Collection entries
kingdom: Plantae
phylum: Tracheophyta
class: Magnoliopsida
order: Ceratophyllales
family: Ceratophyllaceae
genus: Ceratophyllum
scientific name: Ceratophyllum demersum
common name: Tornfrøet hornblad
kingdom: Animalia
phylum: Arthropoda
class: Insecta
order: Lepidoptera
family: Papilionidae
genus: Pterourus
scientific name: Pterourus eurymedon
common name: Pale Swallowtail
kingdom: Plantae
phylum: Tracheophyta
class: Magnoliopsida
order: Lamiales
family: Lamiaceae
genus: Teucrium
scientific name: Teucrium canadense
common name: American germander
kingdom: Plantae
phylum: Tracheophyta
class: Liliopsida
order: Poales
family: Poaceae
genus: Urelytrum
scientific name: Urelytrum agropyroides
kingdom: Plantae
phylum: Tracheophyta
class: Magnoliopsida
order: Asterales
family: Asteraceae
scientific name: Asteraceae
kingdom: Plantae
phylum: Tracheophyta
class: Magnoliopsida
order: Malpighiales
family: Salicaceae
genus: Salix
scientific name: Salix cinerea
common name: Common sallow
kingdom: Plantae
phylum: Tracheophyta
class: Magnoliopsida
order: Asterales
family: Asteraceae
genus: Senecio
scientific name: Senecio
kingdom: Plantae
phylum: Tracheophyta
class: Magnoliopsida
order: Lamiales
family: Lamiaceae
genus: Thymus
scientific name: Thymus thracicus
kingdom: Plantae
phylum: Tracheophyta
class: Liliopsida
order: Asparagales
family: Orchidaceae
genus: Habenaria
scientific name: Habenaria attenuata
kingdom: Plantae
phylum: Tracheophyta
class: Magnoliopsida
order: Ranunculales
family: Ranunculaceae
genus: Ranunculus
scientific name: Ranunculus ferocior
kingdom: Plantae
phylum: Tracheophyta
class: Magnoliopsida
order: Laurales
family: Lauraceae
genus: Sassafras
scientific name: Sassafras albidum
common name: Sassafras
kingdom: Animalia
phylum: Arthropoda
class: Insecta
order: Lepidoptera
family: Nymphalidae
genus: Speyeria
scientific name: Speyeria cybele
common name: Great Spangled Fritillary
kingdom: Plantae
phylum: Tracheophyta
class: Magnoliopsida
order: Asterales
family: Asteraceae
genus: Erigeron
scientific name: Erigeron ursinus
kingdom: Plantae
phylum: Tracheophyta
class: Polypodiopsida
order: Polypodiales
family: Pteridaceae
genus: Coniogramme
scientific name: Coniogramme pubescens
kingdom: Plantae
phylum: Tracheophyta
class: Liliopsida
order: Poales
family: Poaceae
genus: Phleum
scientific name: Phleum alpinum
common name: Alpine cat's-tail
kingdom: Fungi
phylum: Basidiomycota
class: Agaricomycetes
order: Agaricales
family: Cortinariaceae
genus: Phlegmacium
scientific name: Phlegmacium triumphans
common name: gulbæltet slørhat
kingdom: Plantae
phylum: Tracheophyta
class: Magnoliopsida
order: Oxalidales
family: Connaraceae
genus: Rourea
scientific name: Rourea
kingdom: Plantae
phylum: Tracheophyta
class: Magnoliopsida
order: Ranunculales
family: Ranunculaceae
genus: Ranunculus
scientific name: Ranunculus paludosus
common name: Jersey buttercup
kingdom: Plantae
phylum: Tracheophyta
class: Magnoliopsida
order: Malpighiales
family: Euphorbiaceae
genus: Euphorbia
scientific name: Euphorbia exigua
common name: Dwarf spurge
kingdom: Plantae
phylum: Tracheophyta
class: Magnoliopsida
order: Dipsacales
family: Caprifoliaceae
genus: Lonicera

• What is asked
Copy out every line of the collection entries above, with no changes.

• Exercise solution
kingdom: Plantae
phylum: Tracheophyta
class: Magnoliopsida
order: Ceratophyllales
family: Ceratophyllaceae
genus: Ceratophyllum
scientific name: Ceratophyllum demersum
common name: Tornfrøet hornblad
kingdom: Animalia
phylum: Arthropoda
class: Insecta
order: Lepidoptera
family: Papilionidae
genus: Pterourus
scientific name: Pterourus eurymedon
common name: Pale Swallowtail
kingdom: Plantae
phylum: Tracheophyta
class: Magnoliopsida
order: Lamiales
family: Lamiaceae
genus: Teucrium
scientific name: Teucrium canadense
common name: American germander
kingdom: Plantae
phylum: Tracheophyta
class: Liliopsida
order: Poales
family: Poaceae
genus: Urelytrum
scientific name: Urelytrum agropyroides
kingdom: Plantae
phylum: Tracheophyta
class: Magnoliopsida
order: Asterales
family: Asteraceae
scientific name: Asteraceae
kingdom: Plantae
phylum: Tracheophyta
class: Magnoliopsida
order: Malpighiales
family: Salicaceae
genus: Salix
scientific name: Salix cinerea
common name: Common sallow
kingdom: Plantae
phylum: Tracheophyta
class: Magnoliopsida
order: Asterales
family: Asteraceae
genus: Senecio
scientific name: Senecio
kingdom: Plantae
phylum: Tracheophyta
class: Magnoliopsida
order: Lamiales
family: Lamiaceae
genus: Thymus
scientific name: Thymus thracicus
kingdom: Plantae
phylum: Tracheophyta
class: Liliopsida
order: Asparagales
family: Orchidaceae
genus: Habenaria
scientific name: Habenaria attenuata
kingdom: Plantae
phylum: Tracheophyta
class: Magnoliopsida
order: Ranunculales
family: Ranunculaceae
genus: Ranunculus
scientific name: Ranunculus ferocior
kingdom: Plantae
phylum: Tracheophyta
class: Magnoliopsida
order: Laurales
family: Lauraceae
genus: Sassafras
scientific name: Sassafras albidum
common name: Sassafras
kingdom: Animalia
phylum: Arthropoda
class: Insecta
order: Lepidoptera
family: Nymphalidae
genus: Speyeria
scientific name: Speyeria cybele
common name: Great Spangled Fritillary
kingdom: Plantae
phylum: Tracheophyta
class: Magnoliopsida
order: Asterales
family: Asteraceae
genus: Erigeron
scientific name: Erigeron ursinus
kingdom: Plantae
phylum: Tracheophyta
class: Polypodiopsida
order: Polypodiales
family: Pteridaceae
genus: Coniogramme
scientific name: Coniogramme pubescens
kingdom: Plantae
phylum: Tracheophyta
class: Liliopsida
order: Poales
family: Poaceae
genus: Phleum
scientific name: Phleum alpinum
common name: Alpine cat's-tail
kingdom: Fungi
phylum: Basidiomycota
class: Agaricomycetes
order: Agaricales
family: Cortinariaceae
genus: Phlegmacium
scientific name: Phlegmacium triumphans
common name: gulbæltet slørhat
kingdom: Plantae
phylum: Tracheophyta
class: Magnoliopsida
order: Oxalidales
family: Connaraceae
genus: Rourea
scientific name: Rourea
kingdom: Plantae
phylum: Tracheophyta
class: Magnoliopsida
order: Ranunculales
family: Ranunculaceae
genus: Ranunculus
scientific name: Ranunculus paludosus
common name: Jersey buttercup
kingdom: Plantae
phylum: Tracheophyta
class: Magnoliopsida
order: Malpighiales
family: Euphorbiaceae
genus: Euphorbia
scientific name: Euphorbia exigua
common name: Dwarf spurge
kingdom: Plantae
phylum: Tracheophyta
class: Magnoliopsida
order: Dipsacales
family: Caprifoliaceae
genus: Lonicera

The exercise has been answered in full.